_What is needed_. Copy out each line of the entries below in which the string "الجهاز" appears.

_____

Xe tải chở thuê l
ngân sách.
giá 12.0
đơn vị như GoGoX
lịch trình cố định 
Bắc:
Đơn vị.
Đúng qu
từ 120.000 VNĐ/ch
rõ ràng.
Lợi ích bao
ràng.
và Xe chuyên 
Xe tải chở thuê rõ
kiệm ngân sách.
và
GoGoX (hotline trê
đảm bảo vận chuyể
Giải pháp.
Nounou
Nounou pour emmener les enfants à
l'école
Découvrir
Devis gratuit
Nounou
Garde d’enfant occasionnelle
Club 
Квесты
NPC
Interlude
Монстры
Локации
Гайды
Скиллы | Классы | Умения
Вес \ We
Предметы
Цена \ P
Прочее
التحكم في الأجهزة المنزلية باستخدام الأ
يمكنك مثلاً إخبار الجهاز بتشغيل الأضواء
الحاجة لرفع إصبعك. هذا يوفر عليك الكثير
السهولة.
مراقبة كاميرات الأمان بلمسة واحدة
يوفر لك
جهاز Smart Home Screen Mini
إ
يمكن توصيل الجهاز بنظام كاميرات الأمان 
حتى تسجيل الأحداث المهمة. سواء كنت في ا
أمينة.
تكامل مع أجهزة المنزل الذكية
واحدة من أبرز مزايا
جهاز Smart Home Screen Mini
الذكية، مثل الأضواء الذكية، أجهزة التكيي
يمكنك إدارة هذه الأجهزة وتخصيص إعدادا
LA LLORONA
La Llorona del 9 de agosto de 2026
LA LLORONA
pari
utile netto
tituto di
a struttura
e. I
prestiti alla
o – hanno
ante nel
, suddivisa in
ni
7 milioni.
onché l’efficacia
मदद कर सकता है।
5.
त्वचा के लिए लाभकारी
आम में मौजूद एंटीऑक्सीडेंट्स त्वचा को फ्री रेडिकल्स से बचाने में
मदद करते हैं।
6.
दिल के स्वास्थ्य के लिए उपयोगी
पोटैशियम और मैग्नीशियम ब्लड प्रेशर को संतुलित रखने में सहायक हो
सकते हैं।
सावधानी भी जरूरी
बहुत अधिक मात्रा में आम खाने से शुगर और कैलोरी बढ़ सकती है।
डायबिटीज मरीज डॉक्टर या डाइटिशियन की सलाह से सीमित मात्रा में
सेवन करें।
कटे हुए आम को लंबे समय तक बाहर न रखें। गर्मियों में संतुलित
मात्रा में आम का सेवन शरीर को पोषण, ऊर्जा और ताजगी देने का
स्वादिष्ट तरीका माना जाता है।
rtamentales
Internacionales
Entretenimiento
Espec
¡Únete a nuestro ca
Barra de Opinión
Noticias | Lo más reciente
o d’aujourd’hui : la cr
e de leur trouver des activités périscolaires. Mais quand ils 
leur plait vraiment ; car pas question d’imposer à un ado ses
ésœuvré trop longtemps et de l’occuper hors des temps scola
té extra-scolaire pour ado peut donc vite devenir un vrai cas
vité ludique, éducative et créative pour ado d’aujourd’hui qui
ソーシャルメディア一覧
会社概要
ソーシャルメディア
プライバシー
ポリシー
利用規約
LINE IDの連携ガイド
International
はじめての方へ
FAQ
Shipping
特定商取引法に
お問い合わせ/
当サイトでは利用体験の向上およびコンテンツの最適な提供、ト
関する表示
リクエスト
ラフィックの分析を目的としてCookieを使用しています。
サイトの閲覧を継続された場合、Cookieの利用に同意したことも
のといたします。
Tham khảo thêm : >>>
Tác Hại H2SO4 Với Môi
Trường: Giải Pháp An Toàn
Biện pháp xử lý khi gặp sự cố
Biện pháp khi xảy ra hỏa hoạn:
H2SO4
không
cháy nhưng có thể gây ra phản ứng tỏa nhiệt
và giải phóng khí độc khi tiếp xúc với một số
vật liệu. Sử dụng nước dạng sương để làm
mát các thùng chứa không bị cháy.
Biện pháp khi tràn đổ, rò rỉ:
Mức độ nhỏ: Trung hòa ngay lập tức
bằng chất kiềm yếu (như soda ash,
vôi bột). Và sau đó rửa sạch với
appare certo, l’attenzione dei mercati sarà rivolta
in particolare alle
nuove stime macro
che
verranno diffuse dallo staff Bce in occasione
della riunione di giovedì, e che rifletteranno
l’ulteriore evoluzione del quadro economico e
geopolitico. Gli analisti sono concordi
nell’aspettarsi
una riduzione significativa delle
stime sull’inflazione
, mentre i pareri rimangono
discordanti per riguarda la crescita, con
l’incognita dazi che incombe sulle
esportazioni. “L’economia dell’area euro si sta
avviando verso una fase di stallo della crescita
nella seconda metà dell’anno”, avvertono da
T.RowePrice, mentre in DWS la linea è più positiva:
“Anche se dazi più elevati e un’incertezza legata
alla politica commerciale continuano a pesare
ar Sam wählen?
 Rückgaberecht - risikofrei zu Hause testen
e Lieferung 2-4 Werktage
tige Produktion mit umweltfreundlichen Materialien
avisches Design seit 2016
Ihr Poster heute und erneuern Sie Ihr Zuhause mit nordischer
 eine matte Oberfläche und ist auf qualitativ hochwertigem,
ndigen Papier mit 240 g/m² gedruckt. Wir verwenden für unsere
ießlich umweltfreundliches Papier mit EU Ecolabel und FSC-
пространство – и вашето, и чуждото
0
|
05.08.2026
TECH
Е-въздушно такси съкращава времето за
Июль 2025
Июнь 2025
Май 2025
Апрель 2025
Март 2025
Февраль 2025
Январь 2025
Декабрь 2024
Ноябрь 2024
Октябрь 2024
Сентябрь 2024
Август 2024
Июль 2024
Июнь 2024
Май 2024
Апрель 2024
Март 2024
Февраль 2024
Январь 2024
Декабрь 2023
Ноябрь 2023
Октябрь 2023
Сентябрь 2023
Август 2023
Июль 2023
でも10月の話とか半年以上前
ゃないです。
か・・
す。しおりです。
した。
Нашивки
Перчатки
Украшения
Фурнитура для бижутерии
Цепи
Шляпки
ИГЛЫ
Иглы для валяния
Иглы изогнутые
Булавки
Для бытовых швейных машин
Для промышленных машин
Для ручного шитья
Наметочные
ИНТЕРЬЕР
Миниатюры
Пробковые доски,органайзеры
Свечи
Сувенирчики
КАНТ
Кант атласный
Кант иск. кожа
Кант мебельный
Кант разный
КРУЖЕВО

_____

_Your solution_.
يمكنك مثلاً إخبار الجهاز بتشغيل الأضواء
يمكن توصيل الجهاز بنظام كاميرات الأمان 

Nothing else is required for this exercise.